Lee County Humane Society Discusses Dog Bites and How to Prevent Them
In the United States, approximately 4.5 million dog bites occur each year and up to 800,000 people are treated for dog bites annually. About half are children.
Any dog can bite: big or small, male or female, young or old. Even the cuddliest, fuzziest, sweetest pet can bite if provoked. Remember, it is not a dog’s breed that determines whether it will bite, but rather the dog’s individual history and behavior.
Because any dog can bite, education and responsible pet ownership are key. Most dog bites are preventable, and there are many things you can do at home and within your community to help prevent them.
Why do dogs bite?
Dogs bite for a variety of reasons, but most commonly as a reaction to something. If the dog finds itself in a stressful situation, it may bite to defend itself or its territory. Dogs can bite because they are scared or have been startled. They can bite because they feel threatened.

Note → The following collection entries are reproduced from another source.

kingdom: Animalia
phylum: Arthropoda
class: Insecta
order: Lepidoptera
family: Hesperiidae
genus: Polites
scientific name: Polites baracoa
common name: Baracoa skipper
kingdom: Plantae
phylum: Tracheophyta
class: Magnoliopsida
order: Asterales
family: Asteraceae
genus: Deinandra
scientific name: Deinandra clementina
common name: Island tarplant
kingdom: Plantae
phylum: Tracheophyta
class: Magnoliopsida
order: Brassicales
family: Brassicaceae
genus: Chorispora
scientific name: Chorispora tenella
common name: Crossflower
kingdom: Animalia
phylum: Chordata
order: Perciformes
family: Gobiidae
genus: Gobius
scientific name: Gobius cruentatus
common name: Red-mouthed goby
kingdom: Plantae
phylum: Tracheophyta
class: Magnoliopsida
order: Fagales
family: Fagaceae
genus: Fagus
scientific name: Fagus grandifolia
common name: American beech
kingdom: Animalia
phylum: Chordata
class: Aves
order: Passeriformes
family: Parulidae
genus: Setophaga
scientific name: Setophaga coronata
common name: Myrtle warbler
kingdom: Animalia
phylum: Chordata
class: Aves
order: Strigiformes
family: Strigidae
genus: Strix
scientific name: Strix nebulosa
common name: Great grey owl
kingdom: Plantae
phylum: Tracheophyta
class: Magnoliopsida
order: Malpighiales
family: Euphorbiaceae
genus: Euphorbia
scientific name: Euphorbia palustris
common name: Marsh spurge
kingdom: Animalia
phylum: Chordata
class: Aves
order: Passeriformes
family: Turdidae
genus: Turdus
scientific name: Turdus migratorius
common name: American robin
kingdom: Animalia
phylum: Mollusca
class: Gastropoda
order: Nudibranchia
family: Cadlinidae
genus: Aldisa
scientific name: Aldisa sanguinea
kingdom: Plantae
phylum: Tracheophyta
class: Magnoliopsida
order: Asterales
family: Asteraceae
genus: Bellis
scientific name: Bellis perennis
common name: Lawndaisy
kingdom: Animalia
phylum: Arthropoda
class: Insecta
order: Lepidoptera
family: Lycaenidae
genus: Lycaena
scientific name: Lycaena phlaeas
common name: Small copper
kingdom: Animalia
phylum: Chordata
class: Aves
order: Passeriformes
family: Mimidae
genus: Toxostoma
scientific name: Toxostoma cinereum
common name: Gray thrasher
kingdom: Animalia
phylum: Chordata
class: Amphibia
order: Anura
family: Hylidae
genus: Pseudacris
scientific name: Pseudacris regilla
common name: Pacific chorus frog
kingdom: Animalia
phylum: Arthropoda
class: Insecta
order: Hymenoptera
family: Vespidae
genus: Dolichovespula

They can bite to protect something that is valuable to them, like their puppies, their food or a toy.
Dogs might bite because they aren’t feeling well. They could be sick or sore due to injury or illness and might want to be left alone. Dogs also might nip and bite during play. Even though nipping during play might be fun for the dog, it can be dangerous for people. It’s a good idea to avoid wrestling or playing tug-of-war with your dog. These types of activities can make your dogoverly excited, which may lead to a nip or a bite.
What you can do to prevent dog bites:
- Socialization is a good way to help prevent your dog from biting. Socializing your pet helps your dog feel at ease in different situations. By introducing your dog to people and other animals while it’s a puppy, it feels more comfortable in different situations as it gets older. It’s also important to always use a leash in public to ensure that you are always able to control your dog.
Responsible Pet Ownership
- Responsible pet ownership builds a solid foundation for dog bite prevention. Basics of responsible dog ownership that can help reduce the risk of dog bites include carefully selecting the dog that’s right for your family, proper training, regular exercise, and neutering or spaying your pet.
- Educate yourself and your children about how—or whether—to approach a dog.
- Never leave a small child and a dog alone together, no matter if it is the family dog, a dog that is known to you, or a dog that you have been assured is well behaved. Any dog can bite.
- Do not allow your child to play aggressive games with a dog, such as tug-of-war or wrestling, as this can lead to bites.
- Teach your child to ask a dog owner for permission before petting any dog.
- Let a dog sniff you or your child before petting, and stay away from the face or tail. Pet the dog gently, and avoid eye contact, particularly at first.
- Teach your child to move calmly and slowly around dogs.
- Teach your child that if a dog is behaving in a threatening manner—for example, growling and barking—to remain calm, avoid eye contact with the dog, and back away slowly until the dog loses interest and leaves.
- If you or your child is knocked over by a dog, curl up in a ball and protect the eyes and face with arms and fists.
Avoid Risky Situations
- It’s important to know how to avoid escalating risky situations and to understand when you should and should not interact with dogs. You should avoid petting a dog in these scenarios:
- If the dog is not with its owner
- If the dog is with its owner but the owner does not give permission to pet the dog
- If the dog is on the other side of a fence—don’t reach through or over a fence to pet a dog
- If a dog is sick or injured
- If a dog is playing with a toy
- If a dog is growling or barking
- If a dog appears to be hiding or seeking time alone
- If a dog is sleeping, eating, or caring for puppies. Dogs in these situations are more likely to respond aggressively, even with a person who is familiar to them.
Pay Attention to Body Language
- Reading a dog’s body language also can be helpful. Just like people, dogs rely on body gestures, postures and vocalizations to express themselves and communicate. While we can’t always read a dog’s body language accurately, it can give us helpful clues as to whether a dog is feeling stressed, frightened, or threatened.
- However, the behavior of a dog may not always indicate its friendliness or unlikelihood of biting. This is because when a dog wags its tail, most people interpret this as the dog expressing happiness and friendliness.
- Though tail wagging can express these positive emotions, tail wagging is also an indication of fear, insecurity, challenging of dominance, establishing social relationships or a warning that the dog may bite.